* **Exercise tasks**
a) For the forum thread about Parker (2013), decide whether each statement agrees with it: (i) Parker tells Leslie that he will lie low for about a week; (ii) the movie places Parker's killing of the Chicago crime boss at "1 year later"; (iii) the reply raises the possibility that Leslie lived off her mother. For each, answer yes or no and quote the deciding words of the thread.
b) Extend the forum thread about Parker (2013), beginning after its final line.

***** Passage provided

MovieChat Forums > Parker (2013) Discussion > What happens to Leslie?

What happens to Leslie?


Long winded questions coming up. Please stay with me and offer an answer! Thanks in advance.

When Parker and Leslie are in the car after the jewel caper, Parker starts telling her what will happen. After showing her the jewels and telling her what will happen to them (the A/C etc.), he says he will lay low for about a week until he gets picked up. Leslie asks "Claire?" and Parker doesn't reply, implying "Yes". Question, where is Parker going to lay low that Claire has to come get him? Since he has no property in Palm Beach, the only place he has to hole up is at the fishing camp where Claire already is????? So why would she pick him up??????

Next question. Parker tells Leslie, again while they're in the car, that it will take some time to fence the jewels but when he does he will send her her share. The movie then shows "6 months later" when Parker kills the Chicago crime boss. Then it shows "1 year later" when Leslie gets the money. What happened to Leslie in the last 18 months? We knew she was about to loose her car and with no car, no job! So how did she provide for herself? Parker knew she was in financial trouble. Why didn't he offer her some of the money he stole from the check guy to hold her over?????? Please help!!!!!

I really liked the movie and hope the same crew will make more about Parker.

reply

I think this is a narrative inconsistency in a good, but flawed, movie that does have a few plot holes, such as this. Perhaps Parker helped her out and that's not expressed in the movie, or she lived off her mother. The ending is very neat. Too neat, perhaps. But I really like this movie too.

NOW TARZAN MAKE WAR!

**********
***** Records shown

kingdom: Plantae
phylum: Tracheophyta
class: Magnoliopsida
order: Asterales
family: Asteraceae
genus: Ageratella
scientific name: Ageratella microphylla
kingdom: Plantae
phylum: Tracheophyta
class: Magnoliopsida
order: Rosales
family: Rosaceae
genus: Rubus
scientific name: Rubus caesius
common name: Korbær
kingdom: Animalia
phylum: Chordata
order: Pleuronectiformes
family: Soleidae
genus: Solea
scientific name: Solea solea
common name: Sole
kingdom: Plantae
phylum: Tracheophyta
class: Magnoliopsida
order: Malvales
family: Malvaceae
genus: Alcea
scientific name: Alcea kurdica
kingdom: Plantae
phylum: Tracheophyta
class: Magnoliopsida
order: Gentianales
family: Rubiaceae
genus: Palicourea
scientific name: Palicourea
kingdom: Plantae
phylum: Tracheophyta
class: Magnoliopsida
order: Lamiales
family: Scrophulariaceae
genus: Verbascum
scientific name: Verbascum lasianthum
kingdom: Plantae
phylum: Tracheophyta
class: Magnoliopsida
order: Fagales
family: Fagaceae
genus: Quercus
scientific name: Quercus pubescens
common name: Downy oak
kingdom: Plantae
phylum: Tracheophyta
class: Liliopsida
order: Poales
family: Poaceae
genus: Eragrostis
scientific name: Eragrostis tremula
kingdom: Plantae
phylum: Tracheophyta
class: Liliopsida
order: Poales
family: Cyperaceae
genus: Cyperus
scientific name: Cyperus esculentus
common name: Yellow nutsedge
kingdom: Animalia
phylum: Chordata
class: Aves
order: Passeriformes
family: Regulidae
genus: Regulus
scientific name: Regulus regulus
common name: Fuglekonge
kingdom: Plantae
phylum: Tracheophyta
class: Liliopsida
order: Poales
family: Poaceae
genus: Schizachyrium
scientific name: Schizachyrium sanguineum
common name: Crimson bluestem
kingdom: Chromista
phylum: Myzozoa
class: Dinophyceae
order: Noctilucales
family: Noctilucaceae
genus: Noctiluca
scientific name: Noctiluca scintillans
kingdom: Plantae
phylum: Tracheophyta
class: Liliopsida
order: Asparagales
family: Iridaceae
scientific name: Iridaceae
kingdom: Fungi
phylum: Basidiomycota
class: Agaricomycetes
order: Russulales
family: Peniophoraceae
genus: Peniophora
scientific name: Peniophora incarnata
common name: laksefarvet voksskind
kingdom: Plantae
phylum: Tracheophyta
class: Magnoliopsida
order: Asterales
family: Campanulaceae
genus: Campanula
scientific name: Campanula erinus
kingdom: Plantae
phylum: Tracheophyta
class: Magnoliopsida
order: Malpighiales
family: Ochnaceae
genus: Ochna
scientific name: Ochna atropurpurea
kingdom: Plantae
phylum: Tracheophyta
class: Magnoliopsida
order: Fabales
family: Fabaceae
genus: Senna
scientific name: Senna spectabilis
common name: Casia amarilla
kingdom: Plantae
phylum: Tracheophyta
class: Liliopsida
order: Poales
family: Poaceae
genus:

**********

* **Written responses**
a)
(i) Yes: "he says he will lay low for about a week until he gets picked up."
(ii) No: "The movie then shows "6 months later" when Parker kills the Chicago crime boss."
(iii) Yes: "Perhaps Parker helped her out and that's not expressed in the movie, or she lived off her mother."

b)
reply

I don't know why I'm bothering to explain this, since the movie is so badly plotted, and full of holes, I don't think these two quibbles even rank in the Top 20.

But for the sake of argument, how do you know "1 Year Later" doesn't mean one year after Parker last saw Leslie?

In the novel, Leslie is a very successful real estate agent, but that isn't getting her what she wants--she wants enough money to just escape her life (and her nagging mother and sister) completely, start over from scratch.

I think a better question to ask about the ending of the movie would be "Now what?" She's got all this money, but she's clearly not leaving her mom (there was no reason to make the mother a lovable character), and how does she explain all the money she's got now? In the novel, she was just going to pick up and leave the country once she got her share. But in this version of the story, she's got too many commitments, and no way to explain her sudden prosperity, since she's a flop as a real estate agent.

I think they wanted to make Leslie very sympathetic--part of the problem of hiring Jennifer Lopez at this stage of her career--she hasn't played a bad girl in a LONG time), but they had to explain why she would participate in a crime, so they say she's desperate, she's going to lose her car, they won't let her get any good clients at the agency, etc.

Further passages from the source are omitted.